* [TASK]:
Copy out, word for word, the stretch of the article on The Animals from "In 2012, Bruce" through "Years & More.".

* [SOURCE TEXT]:
########################################

The Animals: The British Invasion That Wasn't

The Animals.

In 2012, Bruce Springsteen gave the keynote speech at SXSW, where he surprised a lot of listeners by declaring that — although he grew up admiring The Beatles andThe Rolling Stones — the group that really made him want to form a band was The Animals. The rough-and-tumble quintet from Newcastle-Upon-Tyne is largely ignored today, although it did pretty well during the British Invasion. A box of the band's four classic albums has just been released, titled The Mickie Most Years & More.

The Animals came into being when Eric Burdon, born during an air raid in 1941, joined the Alan Price Combo — a group which, like so many others in Britain in 1962, was playing American rock 'n' roll and blues. The band quickly got a regular slot at the Downbeat club in Newcastle, where the local teenagers loved its wild stage show and began calling its members "the animals." The name stuck, their reputation grew, and by May 1963, they were following in The Beatles' footsteps by playing the Star Club in Hamburg. By the end of the year, they'd recorded a four-song EP for their fans and pressed 500 copies, a few of which found their way to London. By Christmas, the band had been invited to move there so record companies could bid for its services.

########################################

* [DATA SUPPLIED]:
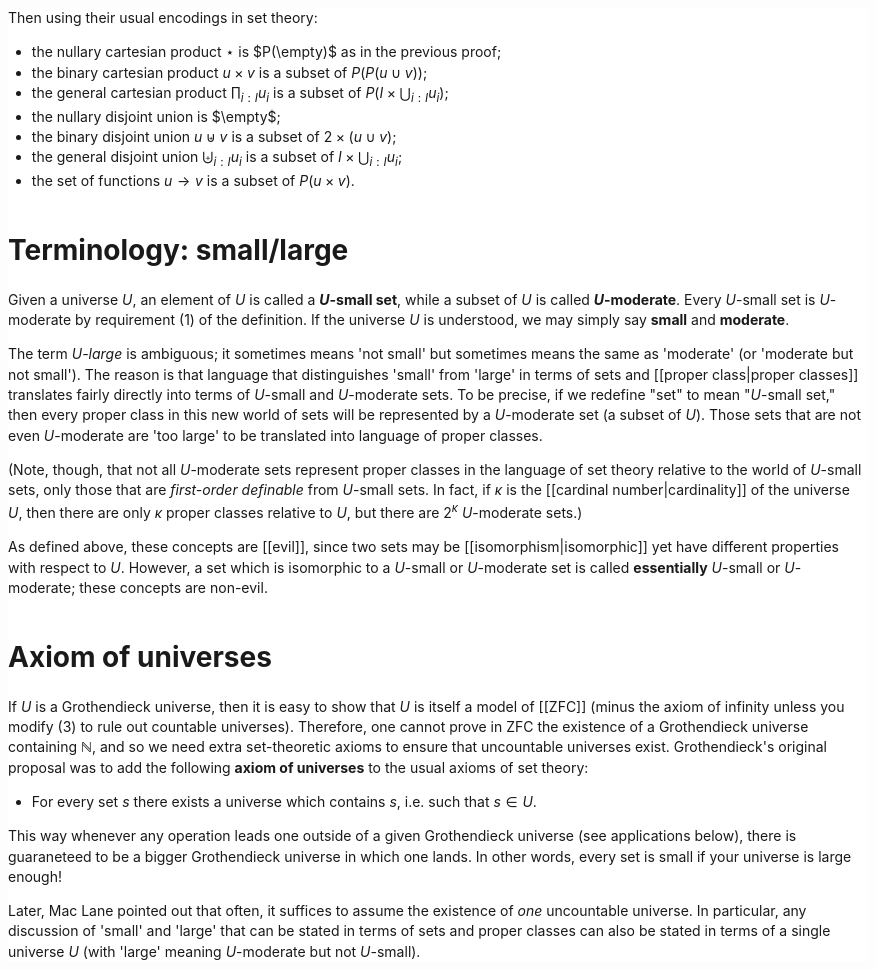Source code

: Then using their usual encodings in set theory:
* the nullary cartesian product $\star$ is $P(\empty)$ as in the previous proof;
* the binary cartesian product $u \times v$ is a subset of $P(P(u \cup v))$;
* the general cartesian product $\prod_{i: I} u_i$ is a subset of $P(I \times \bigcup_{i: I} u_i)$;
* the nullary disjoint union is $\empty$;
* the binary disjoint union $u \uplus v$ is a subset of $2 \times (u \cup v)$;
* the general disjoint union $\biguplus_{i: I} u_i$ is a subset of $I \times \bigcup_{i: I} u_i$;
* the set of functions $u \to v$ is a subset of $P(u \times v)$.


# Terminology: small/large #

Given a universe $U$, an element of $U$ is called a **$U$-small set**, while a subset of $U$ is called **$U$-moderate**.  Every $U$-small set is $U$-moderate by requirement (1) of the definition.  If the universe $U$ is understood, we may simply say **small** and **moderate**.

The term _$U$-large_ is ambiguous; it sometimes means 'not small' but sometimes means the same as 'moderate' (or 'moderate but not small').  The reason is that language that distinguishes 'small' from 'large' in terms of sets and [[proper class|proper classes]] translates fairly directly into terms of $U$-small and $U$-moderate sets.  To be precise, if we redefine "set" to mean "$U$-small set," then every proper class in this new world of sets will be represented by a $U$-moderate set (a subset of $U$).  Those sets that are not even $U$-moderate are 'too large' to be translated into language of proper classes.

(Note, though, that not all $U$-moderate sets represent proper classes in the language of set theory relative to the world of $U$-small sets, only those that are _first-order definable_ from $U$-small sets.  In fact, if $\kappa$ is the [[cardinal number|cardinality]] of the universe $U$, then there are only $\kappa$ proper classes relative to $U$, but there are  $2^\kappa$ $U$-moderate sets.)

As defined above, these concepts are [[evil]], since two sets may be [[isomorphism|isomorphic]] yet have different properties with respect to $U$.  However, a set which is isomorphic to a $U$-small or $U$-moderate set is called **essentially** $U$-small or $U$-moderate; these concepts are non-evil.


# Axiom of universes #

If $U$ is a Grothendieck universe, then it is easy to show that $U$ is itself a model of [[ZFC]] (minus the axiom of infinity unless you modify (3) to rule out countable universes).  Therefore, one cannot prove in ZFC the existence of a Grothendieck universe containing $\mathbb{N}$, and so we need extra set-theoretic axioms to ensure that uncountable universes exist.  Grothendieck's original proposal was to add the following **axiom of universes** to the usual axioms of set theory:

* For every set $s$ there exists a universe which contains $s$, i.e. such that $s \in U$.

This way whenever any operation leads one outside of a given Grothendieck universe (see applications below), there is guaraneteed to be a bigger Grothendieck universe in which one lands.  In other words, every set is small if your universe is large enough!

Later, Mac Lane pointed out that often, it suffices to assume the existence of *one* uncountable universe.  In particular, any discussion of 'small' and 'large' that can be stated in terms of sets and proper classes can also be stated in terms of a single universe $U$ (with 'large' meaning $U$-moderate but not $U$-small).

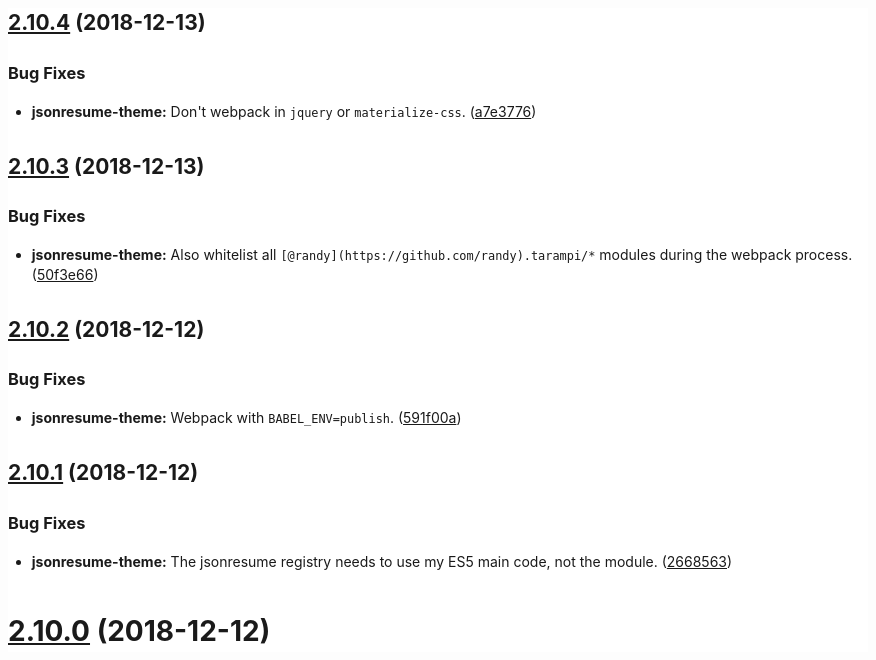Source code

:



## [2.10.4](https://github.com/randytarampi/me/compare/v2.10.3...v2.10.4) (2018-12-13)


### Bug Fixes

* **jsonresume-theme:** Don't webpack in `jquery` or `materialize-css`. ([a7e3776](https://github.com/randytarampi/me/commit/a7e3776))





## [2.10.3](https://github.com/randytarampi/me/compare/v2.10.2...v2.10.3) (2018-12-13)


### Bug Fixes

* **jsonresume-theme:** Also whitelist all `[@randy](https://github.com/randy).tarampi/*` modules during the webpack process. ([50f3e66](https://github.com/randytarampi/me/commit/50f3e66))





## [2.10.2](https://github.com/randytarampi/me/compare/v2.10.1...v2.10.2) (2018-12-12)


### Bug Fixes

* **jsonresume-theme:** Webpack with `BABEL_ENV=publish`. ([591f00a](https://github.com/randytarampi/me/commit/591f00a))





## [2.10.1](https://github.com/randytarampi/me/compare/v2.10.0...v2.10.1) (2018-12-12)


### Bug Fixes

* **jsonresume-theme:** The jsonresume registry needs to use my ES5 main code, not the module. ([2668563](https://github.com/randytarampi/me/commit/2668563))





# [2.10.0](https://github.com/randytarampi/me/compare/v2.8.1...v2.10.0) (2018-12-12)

########################################

* [REPLY]:
In 2012, Bruce Springsteen gave the keynote speech at SXSW, where he surprised a lot of listeners by declaring that — although he grew up admiring The Beatles andThe Rolling Stones — the group that really made him want to form a band was The Animals. The rough-and-tumble quintet from Newcastle-Upon-Tyne is largely ignored today, although it did pretty well during the British Invasion. A box of the band's four classic albums has just been released, titled The Mickie Most Years & More.